My first few months were tough. Like all female recruits he made me cry. He tore documents I wrote to pieces. It didn’t matter that I was new. In his eyes I was useless and incompetent. I started to doubt myself. I ridiculed my Melanie Griffith dreams. My boss swore at me, he slammed a door in my face. But I wanted to make a success of this career path. So I came in early and worked late. I helped him with ugly projects, enduring his moods, until one day life changed.
He still had moods. He still hurled insults. But I became the recipient of abuse far less often than others. Soon his endorsement became embarrassing. He approached my desk glowing. He suffocated me with praise. Colleagues remarked on it.
“It won’t last, you’ll be next,” I said, laughing it off.
Life was clicking into place though. The job was better and I had a supportive boyfriend. He wasn’t quite Harrison Ford, although I had met him through work.
I had my performance review at a bar near our office. It was lunchtime, but it could have been midnight. My boss and I were sitting in a dark corner in velvet chairs. I was wearing a gray suit jacket and matching knee length skirt, loaned to me by my older sister. The review was going well until he switched topics.

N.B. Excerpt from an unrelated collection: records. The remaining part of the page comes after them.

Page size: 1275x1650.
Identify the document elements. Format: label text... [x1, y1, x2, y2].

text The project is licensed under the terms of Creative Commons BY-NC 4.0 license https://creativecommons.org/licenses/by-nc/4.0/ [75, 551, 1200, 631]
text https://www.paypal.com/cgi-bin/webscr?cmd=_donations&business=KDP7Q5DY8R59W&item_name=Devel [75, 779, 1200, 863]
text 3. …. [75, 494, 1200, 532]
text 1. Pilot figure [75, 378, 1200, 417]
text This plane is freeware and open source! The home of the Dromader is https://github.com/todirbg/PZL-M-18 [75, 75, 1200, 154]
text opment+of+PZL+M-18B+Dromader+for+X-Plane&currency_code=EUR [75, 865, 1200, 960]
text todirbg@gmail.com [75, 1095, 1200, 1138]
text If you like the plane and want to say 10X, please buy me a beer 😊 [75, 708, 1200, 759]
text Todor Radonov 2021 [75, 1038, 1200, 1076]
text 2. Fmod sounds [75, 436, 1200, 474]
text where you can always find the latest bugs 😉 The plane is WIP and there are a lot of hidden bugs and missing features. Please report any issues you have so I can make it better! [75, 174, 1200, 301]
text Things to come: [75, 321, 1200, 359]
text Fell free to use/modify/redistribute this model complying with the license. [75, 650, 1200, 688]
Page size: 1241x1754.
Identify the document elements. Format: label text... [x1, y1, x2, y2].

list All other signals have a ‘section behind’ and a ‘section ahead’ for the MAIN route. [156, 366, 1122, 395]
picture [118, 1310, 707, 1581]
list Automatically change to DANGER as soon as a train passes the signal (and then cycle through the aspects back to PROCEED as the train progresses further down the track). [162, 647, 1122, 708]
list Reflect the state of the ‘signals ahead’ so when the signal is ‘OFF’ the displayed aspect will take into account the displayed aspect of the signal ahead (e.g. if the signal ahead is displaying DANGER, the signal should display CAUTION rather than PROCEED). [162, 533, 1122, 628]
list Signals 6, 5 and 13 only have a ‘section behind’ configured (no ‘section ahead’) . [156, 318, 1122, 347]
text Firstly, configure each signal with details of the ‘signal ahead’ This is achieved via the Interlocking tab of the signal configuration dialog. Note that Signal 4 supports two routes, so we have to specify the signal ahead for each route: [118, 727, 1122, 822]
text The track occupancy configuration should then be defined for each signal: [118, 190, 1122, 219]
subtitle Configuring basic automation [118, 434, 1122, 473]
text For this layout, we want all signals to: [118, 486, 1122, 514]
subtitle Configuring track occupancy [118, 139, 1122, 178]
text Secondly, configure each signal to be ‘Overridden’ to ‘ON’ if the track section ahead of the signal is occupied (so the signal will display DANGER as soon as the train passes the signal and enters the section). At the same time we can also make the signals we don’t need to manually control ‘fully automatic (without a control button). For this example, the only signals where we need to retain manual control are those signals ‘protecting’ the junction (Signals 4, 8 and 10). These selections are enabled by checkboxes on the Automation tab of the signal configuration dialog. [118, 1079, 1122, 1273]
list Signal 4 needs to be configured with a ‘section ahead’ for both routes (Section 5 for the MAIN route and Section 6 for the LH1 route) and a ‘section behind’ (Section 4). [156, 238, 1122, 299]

“I have to say, you have very nice legs,” he said, staring at them.
“I don’t think we should be discussing that.” I shifted uncomfortably.
“Sorry,” he said. “It’s just that you do have nice legs.” Oh god, please stop talking about my legs. I switched topics. Back in the office he apologized again. And then he offered me a 50% pay rise.
That moment you receive your first raise is meant to be an ecstatic one. You work hard and it pays off, quite literally. I was on peanuts. I could finally buy my own suit instead of borrowing my sister’s. Rent and bills would no longer eat up two thirds of my pay check. This was it! My big moment of achievement! I deserved this. But I couldn’t stop reflecting on our conversation. Did my hard work matter, or was the enormous raise due to guilt over an inappropriate remark? Even as I bought new clothes with my next pay check his compliment grated on me. I felt guilty somehow, like I’d cheated the system to get where I was.
A month later he complimented my legs again. I stared at him, amazed, and walked away. I began interviewing elsewhere. There was an agency I wanted to join with a great reputation and huge clients. When I interviewed there the people I met were fiercely intelligent and witty. I want to be a part of this, I remember thinking as I left their offices.
When the offer came I was ecstatic. Naturally my boss took the resignation badly, his mood instantly soured. But I didn’t care, I was already planning a celebratory shopping spree. One that would be completely guilt free.